The halt terminator is the unreachable / fall-off-the-end case. It fires when:

  • The function source body ends without an explicit return (well-defined for void, undefined behavior for non-void in C — but the lowering still has to emit valid C). Returning a zero of the function’s return type is safe and predictable.
  • A goto target is unresolved, or some code path exits a segment without ever transferring control elsewhere. These cases shouldn’t reach runtime; emitting a return is a conservative placeholder.

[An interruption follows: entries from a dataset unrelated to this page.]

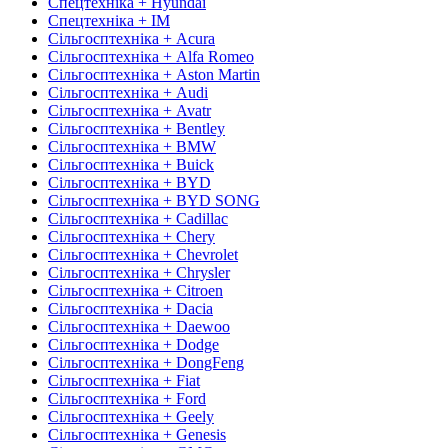
Спецтехніка + Hyundai
Спецтехніка + IM
Сільгосптехніка + Acura
Сільгосптехніка + Alfa Romeo
Сільгосптехніка + Aston Martin
Сільгосптехніка + Audi
Сільгосптехніка + Avatr
Сільгосптехніка + Bentley
Сільгосптехніка + BMW
Сільгосптехніка + Buick
Сільгосптехніка + BYD
Сільгосптехніка + BYD SONG
Сільгосптехніка + Cadillac
Сільгосптехніка + Chery
Сільгосптехніка + Chevrolet
Сільгосптехніка + Chrysler
Сільгосптехніка + Citroen
Сільгосптехніка + Dacia
Сільгосптехніка + Daewoo
Сільгосптехніка + Dodge
Сільгосптехніка + DongFeng
Сільгосптехніка + Fiat
Сільгосптехніка + Ford
Сільгосптехніка + Geely
Сільгосптехніка + Genesis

For pointer returns the wrapper fabricates an integer zero and relies on the codegen’s existing implicit-cast machinery. For aggregate / struct returns it emits a bare return; with no value, accepting the UB — the codegen may diagnose.

Cost

Static:

  • One segment per basic block boundary in the source body. Branching and loops fan out: an if/else creates 3 segments (then, else, join), a for creates 4 (hdr, body, cont, exit), an n-way switch creates n + 1.
  • One case per segment, one br_table arm per case, one nesting level of block per case (wasm’s standard switch encoding).

Runtime:

  • Every former jump is now a state-variable assignment plus an inner-switch break plus a br_table dispatch on the next iteration. Where the structured codegen would emit a single br of constant depth, the lowered version emits three operations plus a memory-resident state read.
  • Branch prediction degrades because every jump in the function now flows through the same br_table.

Functions that hit pass 2 in practice: Duff’s device, hand-written state machines, irreducible control-flow graphs from generated code, computed gotos (not supported here, but would land in the same place). Idiomatic hand-written C using the common goto patterns (goto cleanup, goto retry, goto error) almost always stays on pass 1.

Limitations (from the source comment)

  • VLAs are rejected at parse time; their hoisting would need dynamic alloca.
  • setjmp/longjmp interaction inside an irreducible function is not supported. Structured-mode functions still work.
  • Computed goto (GCC extension) is not supported generally.

References

  • Implementation: the IRREDUCIBLE_LOWERING IIFE in compiler.js, sitting between the GOTO_NORMALIZER IIFE (the pass-1 normalizer) and the LEB128 encoding utilities used by the wasm emitter. Public surface: { lower }. Invoked from the per-function retry block inside the codegen’s emitFunctionBody driver. Sub-passes are nested functions inside the IIFE: hoistDeclarations, buildSegments (with the Term factory and newSegment helper), synthesizeWrapper.
  • Pre-pass: the GOTO_NORMALIZER IIFE in the same file. Article touches it only briefly; the hoist-and-plug algorithm there is its own subject.
  • Disable flag: --no-irreducible-lowering, parsed in the compiler’s command-line option handler.
  • Prior art: Emscripten’s relooper (replaced by stackifier in modern Emscripten). LLVM’s WebAssemblyCFGStackify pass. Cheerp’s structurizer.
  • Reducibility analysis: Hecht & Ullman, “Flow Graph Reducibility,” 1972.